Verwaschene Grautöne statt Aquarellfarben
Die Verunsicherung seiner Figuren bringt Fior auch grafisch zum Ausdruck, in seinen schwarz-weissen Zeichnungen. Es ist ein sattes, geradezu hypnotisches Schwarz-Weiss mit vielen verwaschenen Grautönen, das die rätselhafte Grundstimmung der Ereignisse vertieft und die Verlorenheit der Figuren sichtbar macht.
Damit unterscheidet sich «Die Übertragung» deutlich von seinem Vorgänger «5000 Kilometer in der Sekunde»: In dieser Dreiecksgeschichte, die am Comic-Festival von Angoulême als bester Comic des Jahres ausgezeichnet wurde, erwies sich Fior als Meister subtiler Aquarellfarben. Ob er mit seinem neuen Schwarz-Weiss-Comic Erwartungen enttäusche, sei ihm egal, versichert er lachend. «Ich versuche, mein Vergnügen mit jedem Buch zu erneuern. Sobald ich eine Technik mehr oder weniger beherrsche, interessiert es mich nicht, endlos weiter damit zu arbeiten.»
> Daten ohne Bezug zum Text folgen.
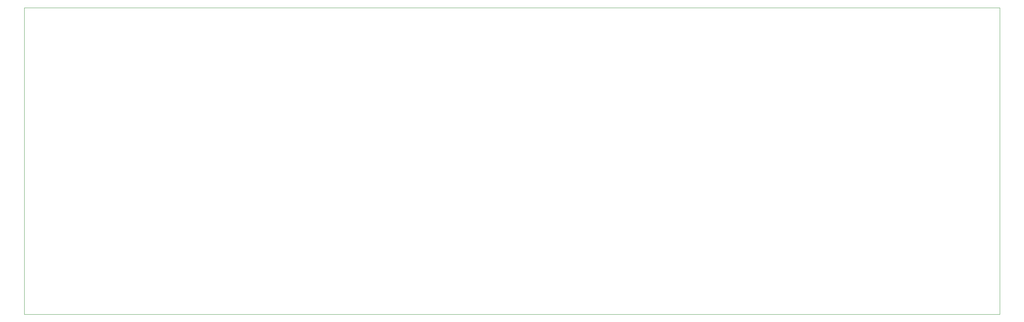
<source format=gbr>
%TF.GenerationSoftware,KiCad,Pcbnew,(5.1.6)-1*%
%TF.CreationDate,2020-09-13T21:52:23+02:00*%
%TF.ProjectId,boneIO - input board,626f6e65-494f-4202-9d20-696e70757420,rev?*%
%TF.SameCoordinates,Original*%
%TF.FileFunction,Profile,NP*%
%FSLAX46Y46*%
G04 Gerber Fmt 4.6, Leading zero omitted, Abs format (unit mm)*
G04 Created by KiCad (PCBNEW (5.1.6)-1) date 2020-09-13 21:52:24*
%MOMM*%
%LPD*%
G01*
G04 APERTURE LIST*
%TA.AperFunction,Profile*%
%ADD10C,0.002540*%
%TD*%
G04 APERTURE END LIST*
D10*
X26370100Y-96382400D02*
X261370100Y-96382400D01*
X261370100Y-96382400D02*
X261370100Y-22382400D01*
X26370100Y-22382400D02*
X261370100Y-22382400D01*
X26370100Y-22382400D02*
X26370100Y-96382400D01*
M02*

</source>
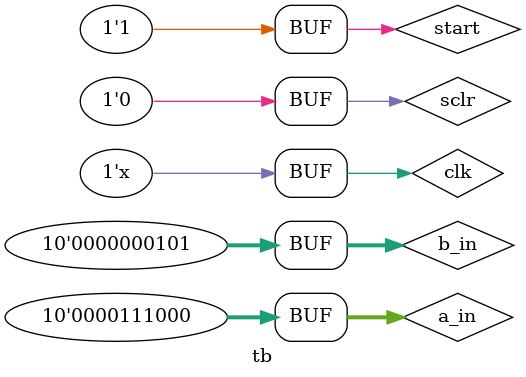
<source format=v>
`timescale 1ns/1ns
module tb();
    reg [9:0]a_in=10'd56;
    reg [9:0]b_in=10'd5;
    reg start=1'b0;
    reg clk=1'b0;
    reg sclr=1'b0;
    wire [9:0]q_out;
    wire dvz;
    wire ovf;
    wire busy;
    wire valid;
    always #10 clk = ~clk;
    initial begin
        #10 start=1'b1;

    end
    

endmodule
</source>
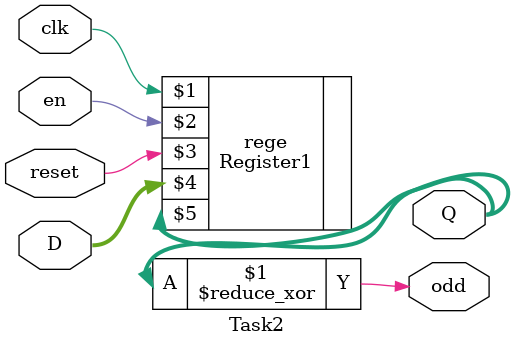
<source format=sv>
`timescale 1ns / 1ps

//module Register1(input clk,en,reset,
//input [7:0]D,  
//output reg [7:0]Q);

module Task2(
input [7:0]D,
input clk,en,reset,
output [7:0] Q,
output odd
    );
    
  Register1 rege(clk,en,reset,D,Q);  
  assign odd = ^Q; 
    
    
    
endmodule

</source>
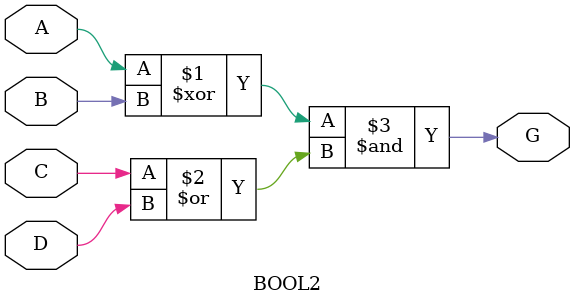
<source format=v>

`timescale 1ns/1ps

module BOOL1(input A, input B, input C, output F);
  assign F = (A & B) | (~C);
endmodule

module BOOL2(input A, input B, input C, input D, output G);
  assign G = (A ^ B) & (C | D);
endmodule

</source>
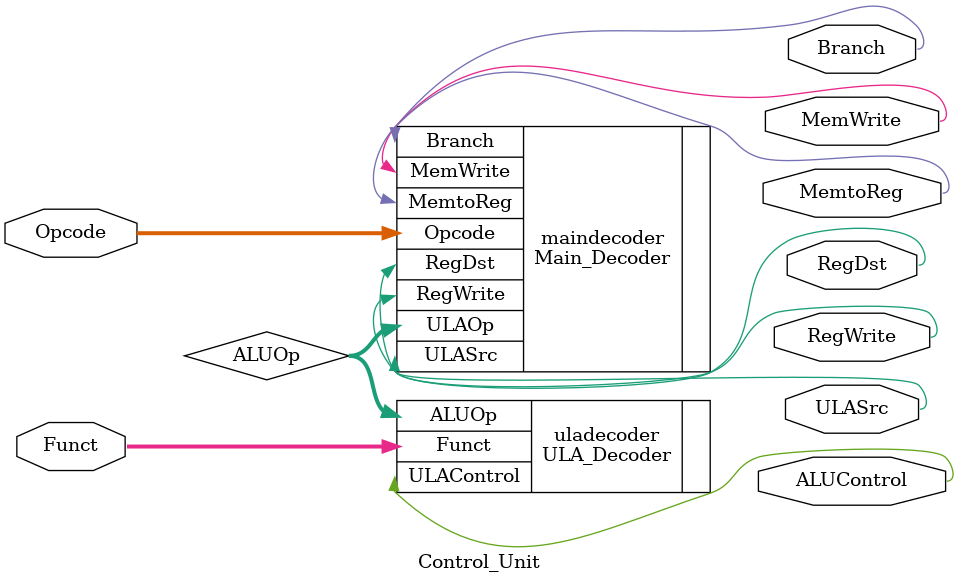
<source format=v>
module Control_Unit (
  input [5:0] Opcode,
  input [5:0] Funct,
  output MemtoReg,
  output MemWrite,
  output Branch,
  output ULASrc,
  output RegDst,
  output RegWrite,
  output ALUControl
);

wire [1:0] ALUOp;
  
Main_Decoder maindecoder (
  .Opcode(Opcode),
  .ULAOp(ALUOp),
  .MemtoReg(MemtoReg),
  .MemWrite(MemWrite),
  .Branch(Branch),
  .ULASrc(ULASrc),
  .RegDst(RegDst),
  .RegWrite(RegWrite)
);

ULA_Decoder uladecoder (
  .Funct(Funct),
  .ALUOp(ALUOp),
  .ULAControl(ALUControl)
);

endmodule

</source>
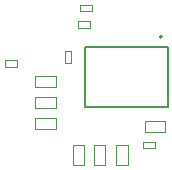
<source format=gbr>
G04*
G04 #@! TF.GenerationSoftware,Altium Limited,Altium Designer,23.0.1 (38)*
G04*
G04 Layer_Color=16711935*
%FSLAX25Y25*%
%MOIN*%
G70*
G04*
G04 #@! TF.SameCoordinates,AE5763C0-F2EE-4BCA-89C6-8F578BEF2D51*
G04*
G04*
G04 #@! TF.FilePolarity,Positive*
G04*
G01*
G75*
%ADD10C,0.00787*%
%ADD12C,0.00500*%
%ADD50C,0.00394*%
D10*
X151811Y73905D02*
G03*
X151811Y73905I-394J0D01*
G01*
D12*
X126221Y50657D02*
Y70342D01*
Y50657D02*
X153779D01*
Y70342D01*
X126221D02*
X153779D01*
D50*
X122130Y31055D02*
X125870D01*
X122130Y37945D02*
X125870D01*
X122130Y31055D02*
Y37945D01*
X125870Y31055D02*
Y37945D01*
X129254Y37945D02*
X132994D01*
X129254Y31055D02*
X132994D01*
Y37945D01*
X129254Y31055D02*
Y37945D01*
X136630Y31055D02*
X140370D01*
X136630Y37945D02*
X140370D01*
X136630Y31055D02*
Y37945D01*
X140370Y31055D02*
Y37945D01*
X146055Y45946D02*
X152945D01*
X146055Y42206D02*
X152945D01*
X146055D02*
Y45946D01*
X152945Y42206D02*
Y45946D01*
X149438Y36736D02*
Y38783D01*
X145383Y36736D02*
Y38783D01*
Y36736D02*
X149438D01*
X145383Y38783D02*
X149438D01*
X99433Y63917D02*
X103567D01*
X99433Y66083D02*
X103567D01*
Y63917D02*
Y66083D01*
X99433Y63917D02*
Y66083D01*
X124433Y82477D02*
X128567D01*
X124433Y84643D02*
X128567D01*
Y82477D02*
Y84643D01*
X124433Y82477D02*
Y84643D01*
X128028Y76976D02*
Y79024D01*
X123972Y76976D02*
Y79024D01*
Y76976D02*
X128028D01*
X123972Y79024D02*
X128028D01*
X119476Y69295D02*
X121524D01*
X119476Y65240D02*
X121524D01*
Y69295D01*
X119476Y65240D02*
Y69295D01*
X109555Y43130D02*
X116445D01*
X109555Y46870D02*
X116445D01*
Y43130D02*
Y46870D01*
X109555Y43130D02*
Y46870D01*
X109496Y57130D02*
X116386D01*
X109496Y60870D02*
X116386D01*
Y57130D02*
Y60870D01*
X109496Y57130D02*
Y60870D01*
X109555Y50130D02*
X116445D01*
X109555Y53870D02*
X116445D01*
Y50130D02*
Y53870D01*
X109555Y50130D02*
Y53870D01*
M02*

</source>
Unbehaglich und faszinierend
Geschickt und auf immer wieder unerwartete Weise verknüpft Manuele Fior die verschiedenen Ebenen seiner Geschichte, die ausserirdische Kontaktaufnahme, die kritische Gesellschaftsvision und die Liebesgeschichte. Vieles deutet er nur an, manches lässt er ungesagt, mehrmals führt er uns in die Irre – und über die Wirkung der extraterrestrischen Erscheinungen klärt er uns erst ganz am Schluss auf. Das macht aus «Die Übertragung» einen auf viele Seiten hin offenen, phasenweise unbehaglichen, immer aber faszinierenden Comic-Roman.